A Política Nacional de Saúde Integral da População Negra (PNSIPN) foi instituída em 2009. Você já ouviu falar dela? Será que a instituição da PNSIPN tem sido uma resposta política suficiente às iniquidades raciais em saúde?

Fonte: Freepik.

Fonte: Freepik.

A PNSIPN não nasceu espontaneamente nos gabinetes ministeriais.

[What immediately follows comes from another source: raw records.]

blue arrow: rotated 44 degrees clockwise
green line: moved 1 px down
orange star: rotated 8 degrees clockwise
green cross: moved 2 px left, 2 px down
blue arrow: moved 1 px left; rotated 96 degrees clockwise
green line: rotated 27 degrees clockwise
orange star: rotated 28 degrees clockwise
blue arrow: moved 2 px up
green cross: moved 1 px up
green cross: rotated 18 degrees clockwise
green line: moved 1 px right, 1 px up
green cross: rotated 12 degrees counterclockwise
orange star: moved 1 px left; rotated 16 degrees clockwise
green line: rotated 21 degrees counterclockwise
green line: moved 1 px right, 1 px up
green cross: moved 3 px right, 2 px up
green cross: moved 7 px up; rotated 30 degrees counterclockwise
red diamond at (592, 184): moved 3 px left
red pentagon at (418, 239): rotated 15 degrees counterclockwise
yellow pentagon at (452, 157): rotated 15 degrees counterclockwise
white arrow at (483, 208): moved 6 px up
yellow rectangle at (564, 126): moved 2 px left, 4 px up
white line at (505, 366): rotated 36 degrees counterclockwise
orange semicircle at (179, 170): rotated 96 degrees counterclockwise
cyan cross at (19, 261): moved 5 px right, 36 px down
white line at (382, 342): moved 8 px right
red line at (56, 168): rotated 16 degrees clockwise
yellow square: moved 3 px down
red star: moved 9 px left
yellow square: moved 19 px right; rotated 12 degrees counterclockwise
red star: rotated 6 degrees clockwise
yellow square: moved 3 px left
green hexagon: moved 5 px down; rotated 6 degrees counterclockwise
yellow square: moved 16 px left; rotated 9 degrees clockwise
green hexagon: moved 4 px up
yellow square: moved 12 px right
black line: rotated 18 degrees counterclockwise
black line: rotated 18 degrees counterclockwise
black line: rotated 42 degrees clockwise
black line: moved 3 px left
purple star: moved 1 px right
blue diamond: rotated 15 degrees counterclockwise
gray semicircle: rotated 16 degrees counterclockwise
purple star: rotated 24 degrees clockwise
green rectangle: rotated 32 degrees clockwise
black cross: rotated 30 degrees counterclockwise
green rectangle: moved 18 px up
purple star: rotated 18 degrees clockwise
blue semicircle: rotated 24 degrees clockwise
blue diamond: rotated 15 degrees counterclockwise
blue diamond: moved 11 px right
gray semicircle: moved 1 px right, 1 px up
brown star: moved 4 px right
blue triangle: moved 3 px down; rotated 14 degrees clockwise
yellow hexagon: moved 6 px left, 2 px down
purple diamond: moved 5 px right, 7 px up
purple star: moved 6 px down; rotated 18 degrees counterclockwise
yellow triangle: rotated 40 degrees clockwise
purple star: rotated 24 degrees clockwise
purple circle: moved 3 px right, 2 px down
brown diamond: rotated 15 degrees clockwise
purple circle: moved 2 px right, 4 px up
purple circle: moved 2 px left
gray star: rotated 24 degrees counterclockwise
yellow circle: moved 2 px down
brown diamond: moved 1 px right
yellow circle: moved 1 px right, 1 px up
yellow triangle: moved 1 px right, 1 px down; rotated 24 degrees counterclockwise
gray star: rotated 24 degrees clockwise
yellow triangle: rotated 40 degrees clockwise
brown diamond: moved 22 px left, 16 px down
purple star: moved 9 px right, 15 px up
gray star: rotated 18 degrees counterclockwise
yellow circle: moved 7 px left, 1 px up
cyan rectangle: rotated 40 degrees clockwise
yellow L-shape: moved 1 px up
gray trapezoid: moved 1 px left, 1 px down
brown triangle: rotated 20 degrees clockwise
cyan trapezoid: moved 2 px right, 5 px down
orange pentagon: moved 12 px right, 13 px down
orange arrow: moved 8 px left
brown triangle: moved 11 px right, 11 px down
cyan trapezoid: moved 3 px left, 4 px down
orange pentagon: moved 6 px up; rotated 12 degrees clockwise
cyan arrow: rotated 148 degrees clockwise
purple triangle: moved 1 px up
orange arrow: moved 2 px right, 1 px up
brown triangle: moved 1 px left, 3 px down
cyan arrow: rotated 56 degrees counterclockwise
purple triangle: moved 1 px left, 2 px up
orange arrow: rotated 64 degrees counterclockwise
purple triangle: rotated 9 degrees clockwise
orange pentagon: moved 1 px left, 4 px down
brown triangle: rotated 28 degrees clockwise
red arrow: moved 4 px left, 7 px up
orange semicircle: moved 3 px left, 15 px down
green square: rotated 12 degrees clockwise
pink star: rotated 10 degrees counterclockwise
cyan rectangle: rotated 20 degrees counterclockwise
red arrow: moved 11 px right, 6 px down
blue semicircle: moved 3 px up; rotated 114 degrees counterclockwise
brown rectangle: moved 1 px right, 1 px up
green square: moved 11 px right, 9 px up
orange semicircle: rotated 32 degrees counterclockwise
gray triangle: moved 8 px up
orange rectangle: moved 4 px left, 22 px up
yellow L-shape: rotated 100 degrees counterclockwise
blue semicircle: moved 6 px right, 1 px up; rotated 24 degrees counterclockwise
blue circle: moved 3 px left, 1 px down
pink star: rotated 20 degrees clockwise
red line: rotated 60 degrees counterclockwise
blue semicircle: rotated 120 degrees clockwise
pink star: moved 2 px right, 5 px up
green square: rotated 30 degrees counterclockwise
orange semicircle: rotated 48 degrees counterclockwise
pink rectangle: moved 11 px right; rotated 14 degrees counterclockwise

Ela é fruto de um processo em que houve intensa atuação de organizações e movimentos sociais, em especial movimentos negros, que foram atores políticos protagonistas para mobilizar forças para uma agenda voltada à saúde da população negra.

Assim, a partir das mobilizações de sujeitos negros organizados, o Estado brasileiro reconheceu o racismo institucional nas instâncias do SUS e incorporou padrões de equidade étnico-raciais na política de saúde.

Como desdobramentos, tivemos as ações e as articulações necessárias à instituição da PNSIPN, instituída pela Portaria n.º 992/2009.

Importante

Embora o Movimento da Reforma Sanitária Brasileira tenha explicitado em sua agenda o problema das desigualdades sociais e a necessidade de garantir o acesso universal e equitativo às ações e aos serviços de saúde, a problemática específica da saúde da população negra não é mencionada nos documentos e nos debates das propostas de políticas e programas (Araújo; Teixeira, 2022).